Of course you know about Voltaire's criticisms, which are the more noteworthy because Voltaire began with an extravagant admiration for Shakespeare, and got more and more bitter against him as he grew older and less disposed to accept artistic merit as a cover for philosophic deficiencies.
Finally, I, for one, shall value Tolstoy's criticism all the more because it is criticism of a foreigner who can not possibly be enchanted by the mere word-music which makes Shakespeare so irresistible in England.5 In Tolstoy's estimation, Shakespeare must fall or stand as a thinker, in which capacity I do not think he will stand a moment's examination from so tremendously keen a critic and religious realist. Unfortunately, the English worship their great artists quite indiscriminately and abjectly; so that is quite impossible to make them understand that Shakespeare's extraordinary literary power, his fun, his mimicry, and the endearing qualities that earned him the title of "the gentle Shakespeare" – all of which, whatever Tolstoy may say, are quite unquestionable facts – do not stand or fall with his absurd reputation as a thinker. Tolstoy will certainly treat that side of his reputation with the severity it deserves; and you will find that the English press will instantly announce that Tolstoy considers his own works greater than Shakespeare's (which in some respects they most certainly are, by the way), and that he has attempted to stigmatize our greatest poet as a liar, a thief, a forger, a murderer, an incendiary, a drunkard, a libertine, a fool, a madman, a coward, a vagabond, and even a man of questionable gentility. You must not be surprised or indignant at this: it is what is called "dramatic criticism" in England and America. Only a few of the best of our journalist-critics will say anything worth reading on the subject.

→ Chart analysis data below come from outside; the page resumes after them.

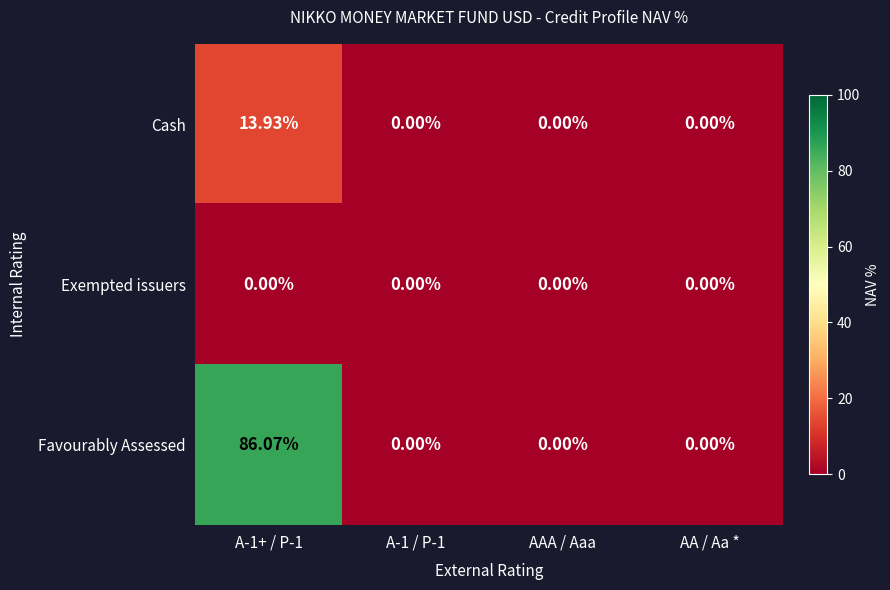

Which series has the largest total across all categories?

Favourably Assessed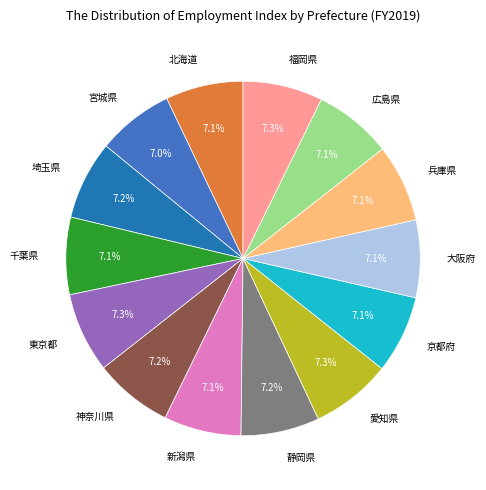

To the nearest percent, what portion does 北海道 represent?

7%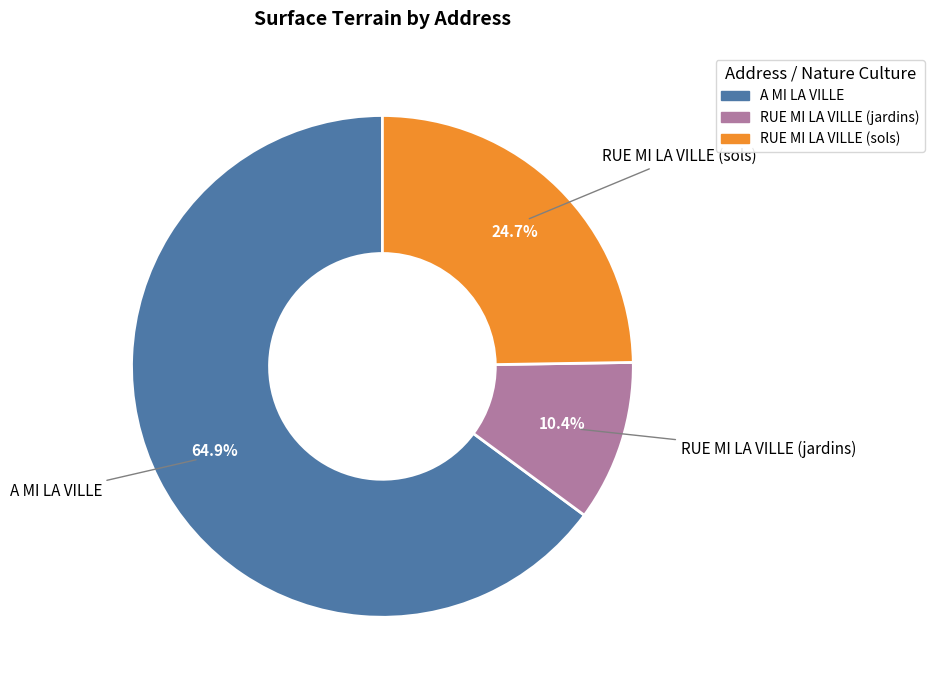

What is the ratio of the value at RUE MI LA VILLE (sols) to the value at RUE MI LA VILLE (jardins)?

2.4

Yours faithfully,G. Bernard Shaw.1
This essay owes its origin to Leo Tolstoy's desire to contribute a preface to the article he here mentions by Ernest Crosby, which latter follows in this volume. – (Trans.)
2
"Shakespeare and His Writings," by George Brandes.
3
A Russian poet, remarkable for the delicacy of his works.
4
Besides the prefaces here referred to, Mr. G. Bernard Shaw has at various times written other articles on the subject. – (V. T.)
5
It should be borne in mind that this letter was written before Mr. G. B. Shaw had seen the essay in question, by Tolstoy, now published in this volume. – (V. T.)